La période actuelle se caractérise par de profondes ambiguïtés dans les liens entre entreprises et nations, illustrées par la vague récente de consolidation des entreprises de marché. La Bourse est, dans beaucoup de pays, le symbole même du capitalisme. Mais ces entreprises sont aussi des réseaux qui cherchent à maximiser leur champ d’action pour réaliser des économies d’échelle, comme Facebook ou eBay, d’où une tension permanente entre les représentations et les modèles économiques. Ainsi, dans la bataille pour Nyse Euronext, le Nasdaq a un temps pensé à déménager en France un de ses centres de données pour signaler son attachement à la place de Paris, puis s’est rétracté face à l’opposition de ses clients hedge funds londoniens. Aux Etats-Unis, un sénateur influent a conditionné son soutien à l’offre de Deutsche Börse au fait que le nom de l’entité fusionnée commence par « Nyse ». Les offres respectives de la Bourse de Londres sur celle de Toronto, et de celle de Singapour sur celle de Sydney, se sont heurtées à des obstacles nationalistes sans rapport avec leurs mérites économiques.

 

Les débats sur la nationalité des entreprises ne sont pas nouveaux. Dès 1967, George Ball, un diplomate américain, prédisait que les grandes entreprises acquerraient peu à peu une identité apatride. La mondialisation des années 1990 et 2000 avait semblé lui donner raison. La plupart des grands groupes européens n’ont plus qu’une part minoritaire de leurs ventes et de leur production dans leur pays d’origine. Leur actionnariat est dispersé. Depuis 2000, même des fonctions de recherche et d’état-major, longtemps considérées comme non délocalisables, ont commencé à être distribuées dans le monde entier. Les références à la « nationalité » de telles entreprises commençaient à sonner de plus en plus creux. Cette tendance a toutefois évolué au cours des dernières années, pour deux raisons principales.

 

Premièrement, les grands groupes issus des pays émergents ont fait une entrée en force dans le paysage mondial. Ils pèsent désormais d’un poids collectif comparable à celui des Européens (sur la base du classement FT Global 500), contre une proportion de un à dix il y a une décennie.
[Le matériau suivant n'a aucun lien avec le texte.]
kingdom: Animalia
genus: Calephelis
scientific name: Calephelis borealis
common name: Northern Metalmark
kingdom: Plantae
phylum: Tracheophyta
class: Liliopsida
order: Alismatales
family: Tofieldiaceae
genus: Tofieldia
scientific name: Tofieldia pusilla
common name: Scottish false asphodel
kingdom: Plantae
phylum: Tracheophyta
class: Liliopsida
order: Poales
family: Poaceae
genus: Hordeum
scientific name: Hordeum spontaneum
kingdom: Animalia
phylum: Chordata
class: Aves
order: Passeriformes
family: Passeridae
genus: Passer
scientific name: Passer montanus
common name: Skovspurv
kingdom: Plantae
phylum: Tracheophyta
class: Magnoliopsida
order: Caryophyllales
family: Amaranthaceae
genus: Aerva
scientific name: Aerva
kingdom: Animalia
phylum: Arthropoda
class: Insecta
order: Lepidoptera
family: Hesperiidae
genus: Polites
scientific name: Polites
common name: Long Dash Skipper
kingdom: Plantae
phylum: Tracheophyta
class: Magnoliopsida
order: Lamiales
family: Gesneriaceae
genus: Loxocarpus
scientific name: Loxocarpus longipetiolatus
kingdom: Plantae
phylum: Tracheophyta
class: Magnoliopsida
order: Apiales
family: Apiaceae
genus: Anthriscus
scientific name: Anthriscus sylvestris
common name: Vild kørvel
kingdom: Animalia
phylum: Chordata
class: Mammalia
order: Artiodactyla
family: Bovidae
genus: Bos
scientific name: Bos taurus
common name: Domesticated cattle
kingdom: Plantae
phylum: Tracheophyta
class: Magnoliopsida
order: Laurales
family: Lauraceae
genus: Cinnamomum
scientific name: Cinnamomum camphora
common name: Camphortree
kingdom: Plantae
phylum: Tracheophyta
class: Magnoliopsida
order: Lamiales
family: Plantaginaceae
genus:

Or beaucoup d’entre eux sont soumis à l’influence, à la tutelle voire au contrôle direct de leur gouvernement. Sans reprendre tous les fantasmes liés à ce nouveau « capitalisme d’Etat », l’existence de fortes identités nationales dans le monde des entreprises ne peut plus être simplement considérée comme une survivance du passé.

 

Deuxièmement, la crise financière s’est traduite aussi en Occident par un « retour de l’État », particulièrement visible dans le secteur bancaire, mais également présent dans d’autres segments, et qui a pu faire apparaître l’internationalisation de certaines identités d’entreprise comme un masque que la première bourrasque suffirait à faire tomber. Ce renversement résonne avec l’incertitude actuelle concernant l’avenir de la mondialisation financière avec, bien sûr, la crise de l’euro, mais aussi le spectre de ce que l’économiste Carmen Reinhart a nommé la « répression financière », une mise sous contrôle public des systèmes financiers dans les pays massivement endettés.

 

Sur le papier, nos politiques publiques ne discriminent pas les entreprises en fonction de leur nationalité, mais rien en la matière n’est définitivement acquis. Surtout, les entreprises elles-mêmes risquent d’éprouver des difficultés croissantes à proposer une vision claire de leur identité à leurs parties prenantes. Leur dédoublement de personnalité, nationale et mondiale, peut aisément les conduire à des comportements irresponsables, comme ces banques qui ont eu recours à un arbitrage réglementaire et fiscal massif – cherchant à s’implanter là où l’on trouve toujours moins de règlements et moins d’impôts – puis au contribuable de leur pays d’origine lorsque le système est entré en crise. En politique étrangère, il est devenu habituel de prédire que la prochaine décennie se définirait par des souverainetés divisées, des interdépendances instables et des conflits entre nations et élites mondialisées. Les entreprises seraient bien naïves de croire qu’elles peuvent facilement échapper à ces tensions.